Der Bunker in Niederzissen öffnet wieder | Aktuelle Nachrichten und Informationen

Am kommenden Samstag, 26. September 2026, finden die ersten Führungen von 10.00 bis 14.00 Uhr statt.

Der Bunker in Niederzissen öffnet wieder

1943 nahmen auch in der Region Brohltal die Bombenattacken zu. Niederzissener Bürger bauten deshalb in Eigenregie und nur mit Pickeln, Schaufeln und „Schurreskarren“ ausgestattet einen recht großen Schutzbunker in den Traß-Berg am Ende der Klosterstraße. Der Hauptgang ist 53 m lang, die mittlere Stollenhöhe beträgt1,8 m und das frei geschaufelte Volumen umfasst ca. 300 m³. Bei Luftangriffen bot er 300 – 400 Menschen Schutz, vor allem in kleinen Kammern, die die beteiligten Familien selbst graben mussten.

Der Bunker ist bis heute in einem sehr guten und vor allem sicheren Zustand, so auch das Landesamt für Geologie und Bergbau (2026). Er ist in seiner Größe und Anlage in der Region einzigartig.

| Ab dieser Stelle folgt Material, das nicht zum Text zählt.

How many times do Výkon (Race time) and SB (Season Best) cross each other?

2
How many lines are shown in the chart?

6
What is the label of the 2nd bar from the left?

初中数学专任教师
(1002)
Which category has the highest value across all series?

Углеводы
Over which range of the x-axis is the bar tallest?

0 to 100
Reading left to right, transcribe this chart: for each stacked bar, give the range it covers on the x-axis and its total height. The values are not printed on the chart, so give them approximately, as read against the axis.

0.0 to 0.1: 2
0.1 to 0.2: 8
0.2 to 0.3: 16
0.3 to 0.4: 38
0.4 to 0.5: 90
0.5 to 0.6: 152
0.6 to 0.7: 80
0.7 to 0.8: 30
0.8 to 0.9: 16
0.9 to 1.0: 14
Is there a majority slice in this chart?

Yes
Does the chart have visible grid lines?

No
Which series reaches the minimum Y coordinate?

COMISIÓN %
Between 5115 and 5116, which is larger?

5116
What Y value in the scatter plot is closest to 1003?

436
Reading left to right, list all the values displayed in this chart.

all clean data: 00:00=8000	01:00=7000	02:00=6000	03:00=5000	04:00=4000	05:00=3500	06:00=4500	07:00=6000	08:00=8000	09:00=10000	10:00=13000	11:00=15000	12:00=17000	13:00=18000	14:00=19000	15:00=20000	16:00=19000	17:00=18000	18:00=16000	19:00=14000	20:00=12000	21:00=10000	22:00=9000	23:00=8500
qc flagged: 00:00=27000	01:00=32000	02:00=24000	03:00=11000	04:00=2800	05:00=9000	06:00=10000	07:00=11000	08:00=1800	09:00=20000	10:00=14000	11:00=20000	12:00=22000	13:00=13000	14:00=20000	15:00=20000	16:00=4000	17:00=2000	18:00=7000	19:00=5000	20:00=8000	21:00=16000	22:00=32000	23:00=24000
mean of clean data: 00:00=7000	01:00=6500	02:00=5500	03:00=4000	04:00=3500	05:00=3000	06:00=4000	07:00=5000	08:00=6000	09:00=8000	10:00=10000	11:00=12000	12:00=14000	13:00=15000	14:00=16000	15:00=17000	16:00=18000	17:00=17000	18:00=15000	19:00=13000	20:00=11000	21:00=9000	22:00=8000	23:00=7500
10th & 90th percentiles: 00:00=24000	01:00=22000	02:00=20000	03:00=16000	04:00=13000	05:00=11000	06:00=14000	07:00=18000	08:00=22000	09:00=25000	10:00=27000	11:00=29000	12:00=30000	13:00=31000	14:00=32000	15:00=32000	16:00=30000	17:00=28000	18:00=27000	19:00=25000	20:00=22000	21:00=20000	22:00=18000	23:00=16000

Weil der Bunker aber gerade auch für die Niederzissener Dorfgeschichte von besonderer Bedeutung ist, widmet sich nun der Kultur- und Heimatverein diesem sehr spannenden und geheimnisumwitterten Relikt.

Am kommenden Samstag, 26. September 2026, finden die ersten Führungen von 10.00 bis 14.00 Uhr statt.

Interessierte können sich für Besichtigungen anmelden:

Grundsätzlich am letzten Samstag eines Monats in der Zeit von 10 bis 14 Uhr, zusätzliche Gruppen-Führungen sind auf Anfrage möglich.

Winterpause ist von November bis einschließlich März.